Il voyage beaucoup sur sa nouvelle terre d’accueil, dont voici quelques haltes marquantes. Après un bref séjour à Québec, le père de La Brosse se rend en Acadie pour évangéliser les Malécites (Wolastoqiyik), les Abénakis et les Acadiens auprès du père Charles Germain (1707-1779). Le missionnaire prend position lors de la déportation des Acadiens en 1755, les enjoignant à fuir dans les bois. Il échappe lui-même de justesse à une rafle des Anglais en mars 1756. De retour à Québec pour un bref séjour, il repart ensuite chez les Abénakis de Saint-François-de-Sale (Odanak). L’homme d’action est du détachement d’Abénakis qui se rend au siège de Québec en juillet 1759. Fait prisonnier à Neuville, il est libéré le lendemain. Par la suite, après un temps au service de la paroisse de Saint-Henri-de-Mascouche jusqu’en 1766, il reprend l’aventure et on retrouve le missionnaire baroudeur chez les Innus. Celui-ci a un vaste territoire à desservir, qui s’étend de L’Isle-aux-Coudres, où il s’établit de 1766 à 1767, jusqu’à Sept-Îles et de Tadoussac à Chicoutimi. En 1770 est ajouté à sa tâche le ministère de la rive sud du Saint-Laurent, de Cacouna à Rimouski. Mais de ce vaste territoire, Tadoussac reste son principal port d’attache, même s’il n’y réside pas continuellement. Il emploie ses hivers à l’instruction des Innus. En plus de leur apprendre à lire et à écrire dans leur propre langue, il leur enseigne le catéchisme, le cérémonial liturgique et le chant.

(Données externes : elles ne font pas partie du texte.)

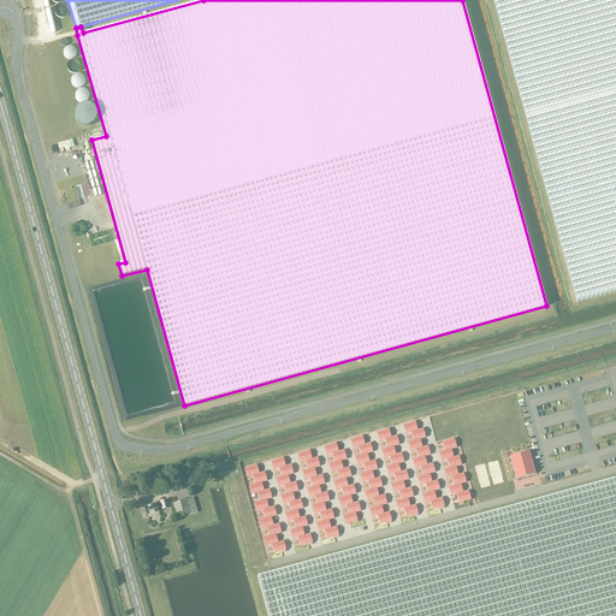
[(615,0),(493,0),(576,302),(615,291),(615,0)]
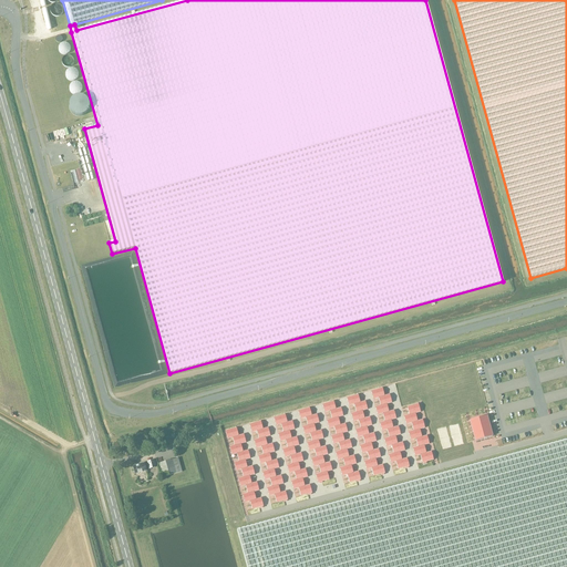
[(63,11),(63,10),(63,9),(62,8),(62,7),(61,6),(60,4),(59,4),(58,3),(57,3),(55,3),(54,4),(53,4),(52,6),(51,6),(51,7),(51,8),(50,8),(50,9),(50,10),(50,11),(50,12),(51,12),(51,13),(51,14),(52,14),(52,16),(53,16),(54,16),(54,17),(55,17),(57,17),(58,17),(59,17),(59,16),(60,16),(61,16),(61,14),(62,13),(62,12),(63,11)]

Le révérend père à la forte personnalité laisse sa trace sur plusieurs fronts, notamment pour son travail de recensement des chrétiens innus, un immense ouvrage collectif intitulé Miscellaneorum Liber auquel il mettra la touche finale et qui contient les actes de baptêmes, de mariages et de sépultures. Mais c’est principalement comme linguiste qu’il marquera l’histoire.
Un linguiste chez les Innus
L’homme de foi croit à l’importance de l’alphabétisation de ses ouailles autochtones et il souhaite pouvoir communiquer avec eux sans intermédiaire. Pour parvenir à ses fins, il se fait linguiste pour la langue montagnaise (innu-aimun). Dès 1766, il rédige en deux volumes un dictionnaire montagnais-latin, ouvrage qu’il reprend quelques années plus tard, en 1772, pour réaliser l’exercice inverse du latin au montagnais.

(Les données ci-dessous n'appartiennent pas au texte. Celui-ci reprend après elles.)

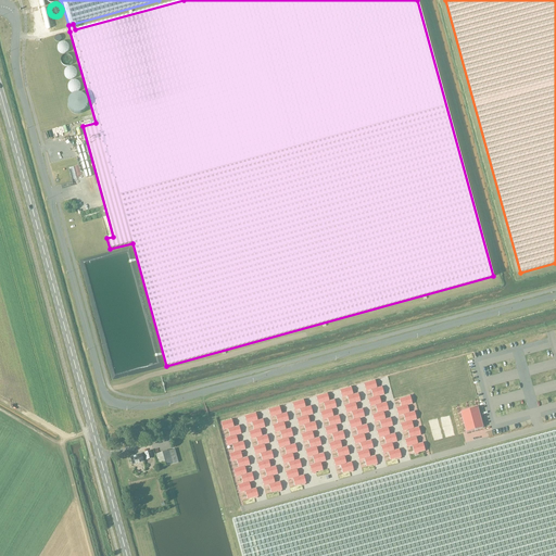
[(64,42),(62,42),(60,42),(59,45),(58,46),(57,48),(58,50),(59,52),(60,53),(62,53),(64,53),(66,53),(67,51),(68,50),(68,48),(68,46),(67,43),(66,42),(64,42)]
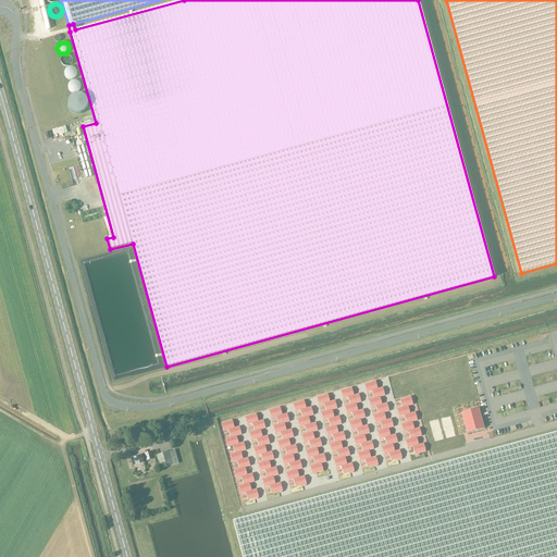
[(67,54),(65,54),(63,56),(62,57),(61,59),(61,60),(61,62),(62,64),(64,65),(65,66),(67,66),(70,65),(71,64),(72,62),(73,60),(72,58),(71,57),(70,56),(67,54)]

Le plus important de ses écrits demeure son manuel de prière et catéchisme en montagnais intitulé Nehiro-Iriniui-Aiamiche-massinahigan. L’ouvrage de 96 pages tiré à 2 000 exemplaires3 est publié en 1767. Il faut rappeler que la traduction des prières catholiques en montagnais (innu-aimun) n’est pas une entreprise de tout repos. L’ouvrage, premier livre en langue autochtone imprimé au Canada4, est destiné à ses ouailles autochtones qui savent lire et à ceux qui l’apprennent sous ses bons soins. Son recueil sera même réimprimé après sa mort en 1817 et 1844.
En 1770, l’infatigable auteur rédige un nouveau dictionnaire, mais cette fois sur la langue abénakise. Il en résulte le premier ouvrage dans cette langue orale imprimé au Canada au XVIIIe siècle5.

Mais au-delà de son important travail auprès des Autochtones, le révèrent père est passé à l’histoire dans la mémoire populaire par la légende. L’homme aurait prédit le moment de sa mort survenu à Tadoussac, et des faits étranges arrivent au même moment à l’Île-aux-Coudres.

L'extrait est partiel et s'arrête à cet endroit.